Qantas Airways has confirmed that customer data from over 5 million people was released on the dark web on Saturday, following a cybersecurity incident in July that resulted in the theft of this information.
The initial Qantas data breach in July was one of Australia's most high-profile cyberattacks. The airline has since confirmed that the customer data leak affected over 5 million customers, according to The Guardian.
While the type of data varied, exposed information included customer names, email addresses, and frequent flyer numbers.
For over one million customers, more sensitive details were compromised, such as phone numbers, home addresses, and dates of birth. However, Qantas has stated that no identity documents, financial details, or account passwords were part of the leak.
In response to the dark web release, Qantas successfully sought an injunction from the NSW Supreme Court to prevent the stolen data from being further accessed, transmitted, or published.
While the airline declined to comment on the attribution, reports indicate the hacker group Scattered Lapsus$ Hunters, which unites members of Scattered Spider, Lapsus$, and ShinyHunters, is responsible for the release, allegedly acting after a ransom demand was not met.
The airline stated it was one of more than 40 global companies whose data was published following breaches originating from a third-party platform's compromise. When BreachForums was seized, the ShinyHunters group publicly announced its intention to release the stolen Salesforce data at 11:59 PM New York time on October 10, 2025.

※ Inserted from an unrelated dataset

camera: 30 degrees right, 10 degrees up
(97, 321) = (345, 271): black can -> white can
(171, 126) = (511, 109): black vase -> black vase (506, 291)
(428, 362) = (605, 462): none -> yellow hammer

Qantas is advising customers to be cautious of potential scams and has provided a support hotline for those affected.
This development escalates the incident from data theft to public exposure, occurring months after the initial attack. The airline is actively investigating the specifics of the released data set with the assistance of cybersecurity specialists.
These attacks appear linked to a broader campaign targeting Salesforce-connected systems, leveraging social engineering via voice phishing (vishing) and malicious connected app authorization—especially trojanized versions of Salesforce’s Data Loader tool.

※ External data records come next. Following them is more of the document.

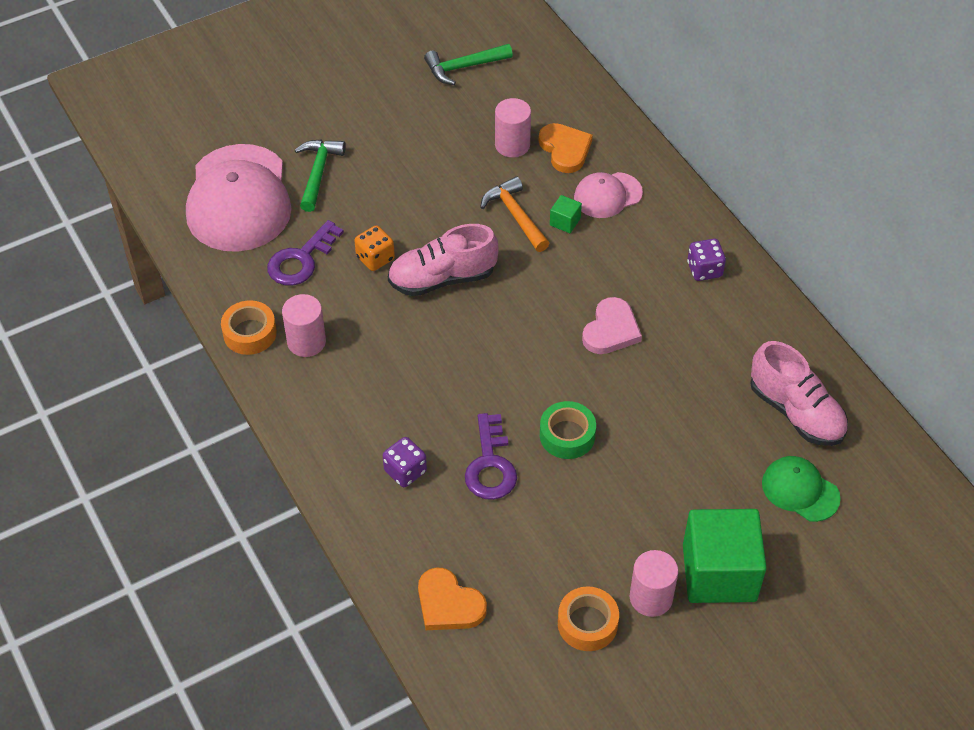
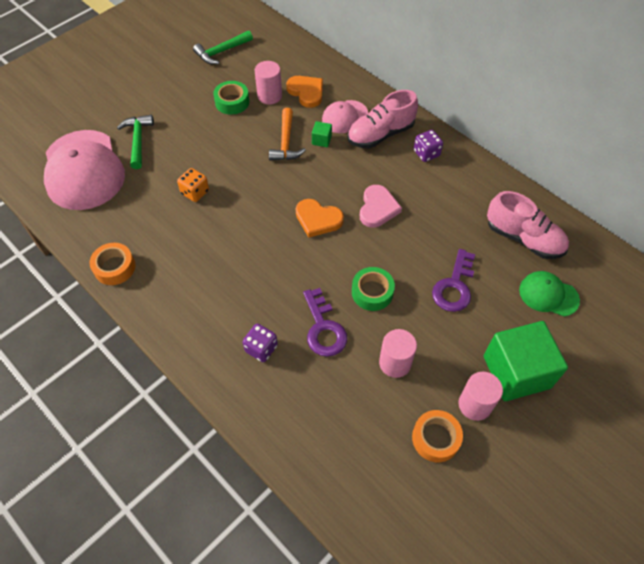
camera: 15 degrees left, 5 degrees up
(301, 260) = (140, 205): purple key -> purple key (454, 286)
(306, 342) = (159, 265): pink cylinder -> pink cylinder (395, 363)
(442, 278) = (247, 197): pink shoe -> pink shoe (380, 134)
(448, 604) = (325, 450): orange heart -> orange heart (318, 219)
(458, 143) = (232, 102): none -> green tape
(515, 215) = (286, 142): orange hammer -> orange hammer turned 135 degrees counterclockwise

The recent wave of Salesforce-related breaches was attributed to Scattered Spider (UNC3944) and ShinyHunters (UNC6040). Other high-profile companies that have been impacted include Google, Cisco, Air France-KLM Group, Adidas, Chanel, and Louis Vuitton.
Crimson Collective declared October 5, 2025, as a “National Cybercrime Day” in connection with a BreachForums post under the Scattered LAPSUS$ Hunters alias that claimed a massive data breach at Red Hat.